The elm zigzag sawfly leaves zigzag-shaped missing sections in the leaves of elm trees.
So far, the insect has not been found in Maine. It's not known if the sawfly poses a large threat to the state.
“Usually, most of the time when these invasive or exotic [insects] are transplanted, not a lot is known about them because they’re not really worth studying," said Michael Parisio, who is a forest entomologist with the Maine Forest Service. "Normally, there are more important things. There are native pests typically in those areas.
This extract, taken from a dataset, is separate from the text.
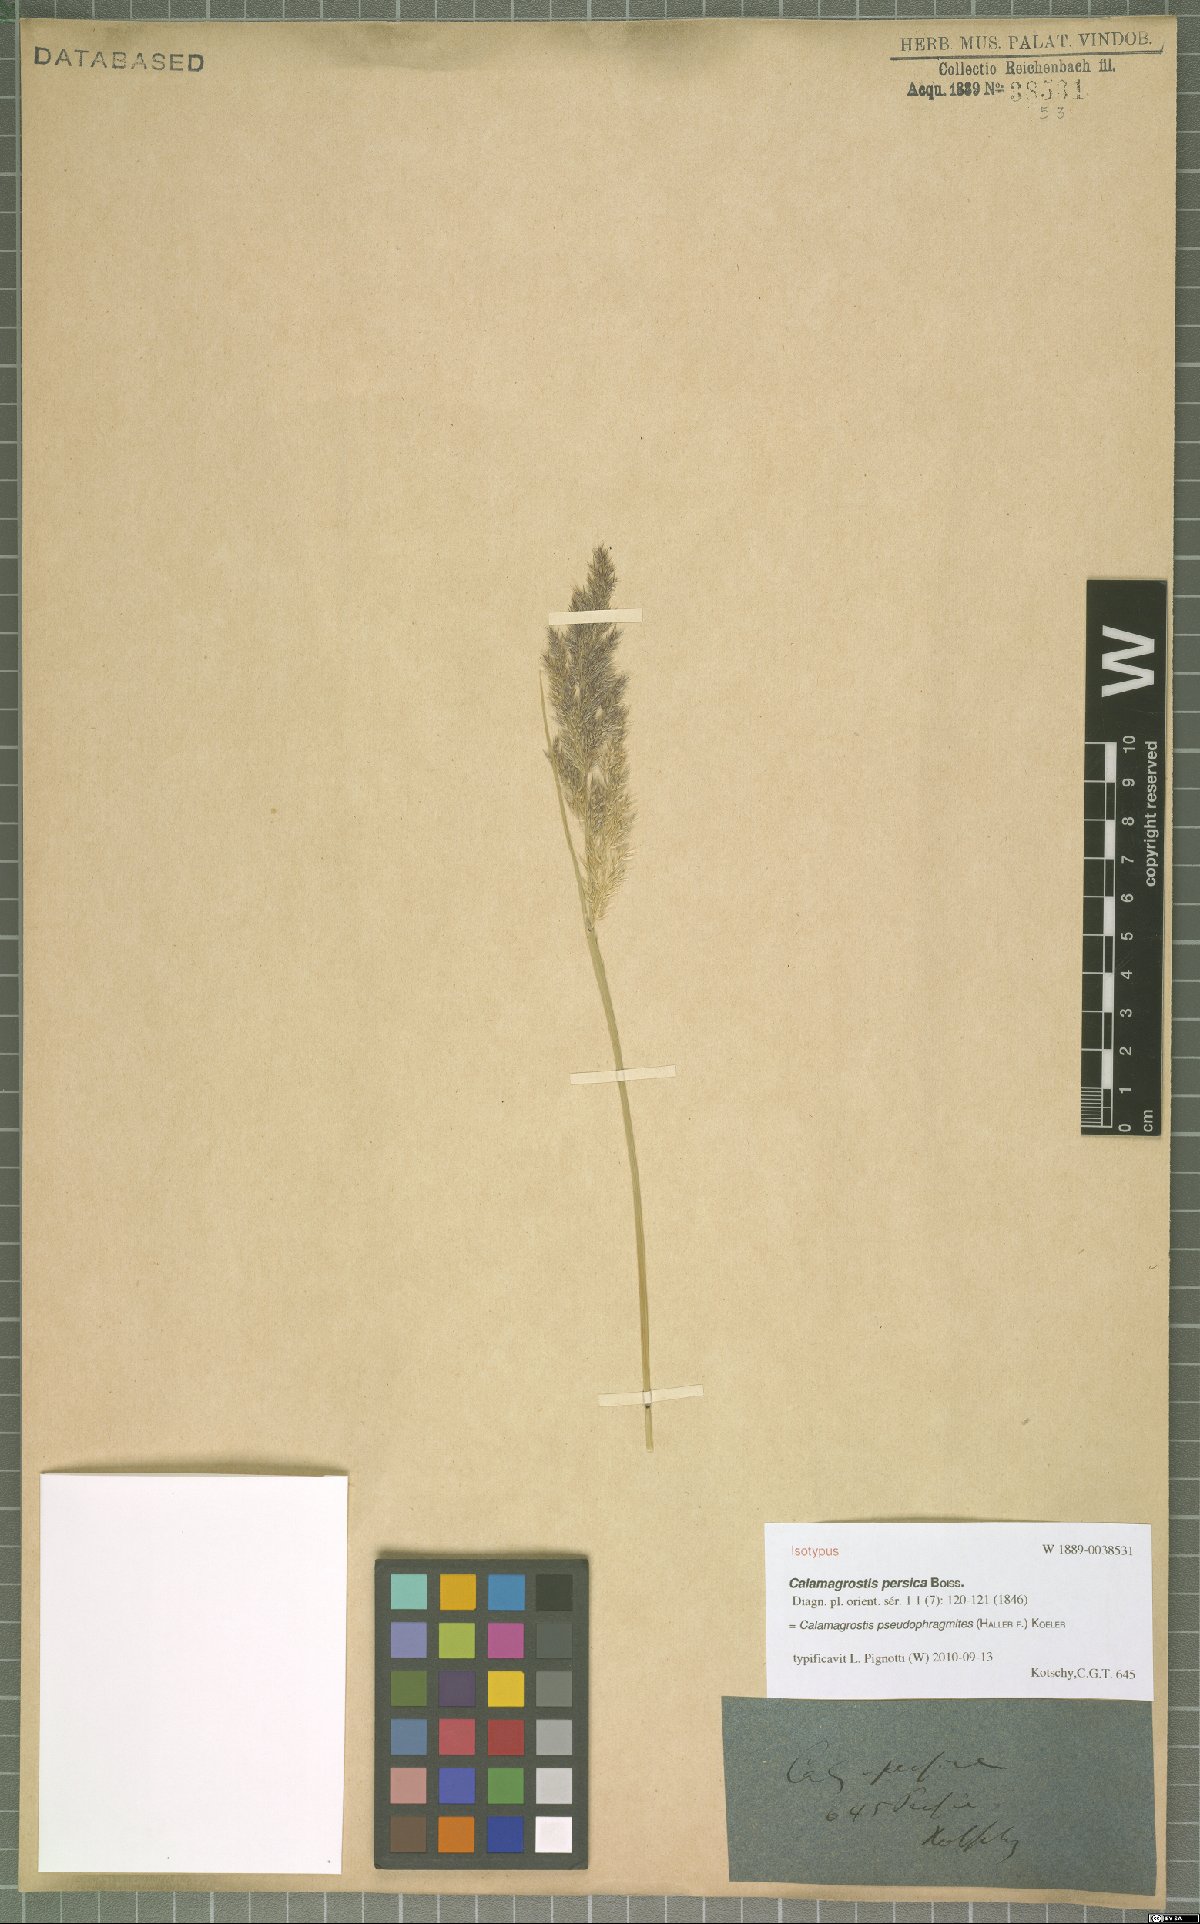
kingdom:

This particular insect has been transplanted to parts of eastern Europe where I understand it does do some pretty significant defoliation damage.”
Parisio said the elm zigzag sawfly is native to Asia and was spotted in Quebec, Canada for the first time in 2020. In the U.S., the insect was also recently confirmed in Virginia, Parisio added.
"For the time being, it's a potential new pest to elm [trees]," he said.
Right now, the forest service has yellow sticky card traps in elm trees in Augusta and Hermon looking for adult sawflies.
Traps in Augusta were deployed on June 21, according to Parisio. They were first checked on July 6 and came back empty. The second batch of traps is out now and will be looked at on July 20.